-- begin Document segment --

- Origin: London, Ontario, Canada
- Genres: Rock; hard rock;
- Years active: 1970–1976, 1991–2001
- Labels: Axe Records Raven Records Big Tree Records Epic Records Mercury Records
- Past members: Joe de Angelis Bill Durst James Corbett Ed Pranskus Corey Thompson Justin Burgess

= Thundermug =

Canadian rock band

Thundermug was a Canadian rock band formed in London, Ontario, in 1970. They were active from 1970 to 1976 and again from 1991 to 2001. They charted three top 50 Canadian singles and released five studio albums.

==History==

===1970–1976===

Thundermug was formed in London, Ontario, and existed from 1970 to 1976. They regrouped in 1991 and officially disbanded in 2001. As a result of a signing facilitated by their manager, Wyn Anderson, their principal recordings were released by Axe Records, an independent Canadian label that was distributed by London Records in Canada and various labels in the US and elsewhere. Their music was initially distributed in the United States by the Big Tree and the Epic labels. In 1975, Ta-Daa!! was distributed in the United States by Mercury Records.

-- end Document segment --
-- begin Source material --

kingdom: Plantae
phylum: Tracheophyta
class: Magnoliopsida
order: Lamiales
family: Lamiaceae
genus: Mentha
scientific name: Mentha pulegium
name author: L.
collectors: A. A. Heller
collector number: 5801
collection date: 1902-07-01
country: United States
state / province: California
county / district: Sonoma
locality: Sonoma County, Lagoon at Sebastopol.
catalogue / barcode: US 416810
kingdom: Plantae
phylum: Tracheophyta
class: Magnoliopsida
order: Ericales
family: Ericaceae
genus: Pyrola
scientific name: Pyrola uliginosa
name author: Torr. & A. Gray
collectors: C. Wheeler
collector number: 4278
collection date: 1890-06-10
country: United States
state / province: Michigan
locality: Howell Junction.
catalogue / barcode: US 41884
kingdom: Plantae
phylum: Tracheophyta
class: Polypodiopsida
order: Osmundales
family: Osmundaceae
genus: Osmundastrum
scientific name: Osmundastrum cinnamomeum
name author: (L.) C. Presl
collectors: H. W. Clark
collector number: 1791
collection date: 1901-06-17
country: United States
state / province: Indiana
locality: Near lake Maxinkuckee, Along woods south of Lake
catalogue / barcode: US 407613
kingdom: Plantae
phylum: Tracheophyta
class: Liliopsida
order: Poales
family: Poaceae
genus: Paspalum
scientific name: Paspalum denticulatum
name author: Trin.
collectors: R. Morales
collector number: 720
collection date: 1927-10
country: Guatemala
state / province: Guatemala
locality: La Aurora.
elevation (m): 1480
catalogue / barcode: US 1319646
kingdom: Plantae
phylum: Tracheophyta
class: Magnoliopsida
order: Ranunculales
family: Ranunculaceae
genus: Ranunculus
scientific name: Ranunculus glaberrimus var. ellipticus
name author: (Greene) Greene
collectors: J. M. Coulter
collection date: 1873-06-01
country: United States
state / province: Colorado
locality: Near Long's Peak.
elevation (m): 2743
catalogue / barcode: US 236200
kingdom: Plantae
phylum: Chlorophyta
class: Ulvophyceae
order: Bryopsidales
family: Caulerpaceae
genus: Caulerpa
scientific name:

-- end Source material --

Directive 1: Reproduce the Thundermug text in full, with no changes.
Directive 2: Arrange the stretch of the listing from the line containing "name author: Trin." through the end of the listing as a numbered list, skipping blank lines.
The listing is unrelated to the Thundermug text.

Full answer 1:
- Origin: London, Ontario, Canada
- Genres: Rock; hard rock;
- Years active: 1970–1976, 1991–2001
- Labels: Axe Records Raven Records Big Tree Records Epic Records Mercury Records
- Past members: Joe de Angelis Bill Durst James Corbett Ed Pranskus Corey Thompson Justin Burgess

= Thundermug =

Canadian rock band

Thundermug was a Canadian rock band formed in London, Ontario, in 1970. They were active from 1970 to 1976 and again from 1991 to 2001. They charted three top 50 Canadian singles and released five studio albums.

==History==

===1970–1976===

Thundermug was formed in London, Ontario, and existed from 1970 to 1976. They regrouped in 1991 and officially disbanded in 2001. As a result of a signing facilitated by their manager, Wyn Anderson, their principal recordings were released by Axe Records, an independent Canadian label that was distributed by London Records in Canada and various labels in the US and elsewhere. Their music was initially distributed in the United States by the Big Tree and the Epic labels. In 1975, Ta-Daa!! was distributed in the United States by Mercury Records.

Full answer 2:
1. name author: Trin.
2. collectors: R. Morales
3. collector number: 720
4. collection date: 1927-10
5. country: Guatemala
6. state / province: Guatemala
7. locality: La Aurora.
8. elevation (m): 1480
9. catalogue / barcode: US 1319646
10. kingdom: Plantae
11. phylum: Tracheophyta
12. class: Magnoliopsida
13. order: Ranunculales
14. family: Ranunculaceae
15. genus: Ranunculus
16. scientific name: Ranunculus glaberrimus var. ellipticus
17. name author: (Greene) Greene
18. collectors: J. M. Coulter
19. collection date: 1873-06-01
20. country: United States
21. state / province: Colorado
22. locality: Near Long's Peak.
23. elevation (m): 2743
24. catalogue / barcode: US 236200
25. kingdom: Plantae
26. phylum: Chlorophyta
27. class: Ulvophyceae
28. order: Bryopsidales
29. family: Caulerpaceae
30. genus: Caulerpa
31. scientific name:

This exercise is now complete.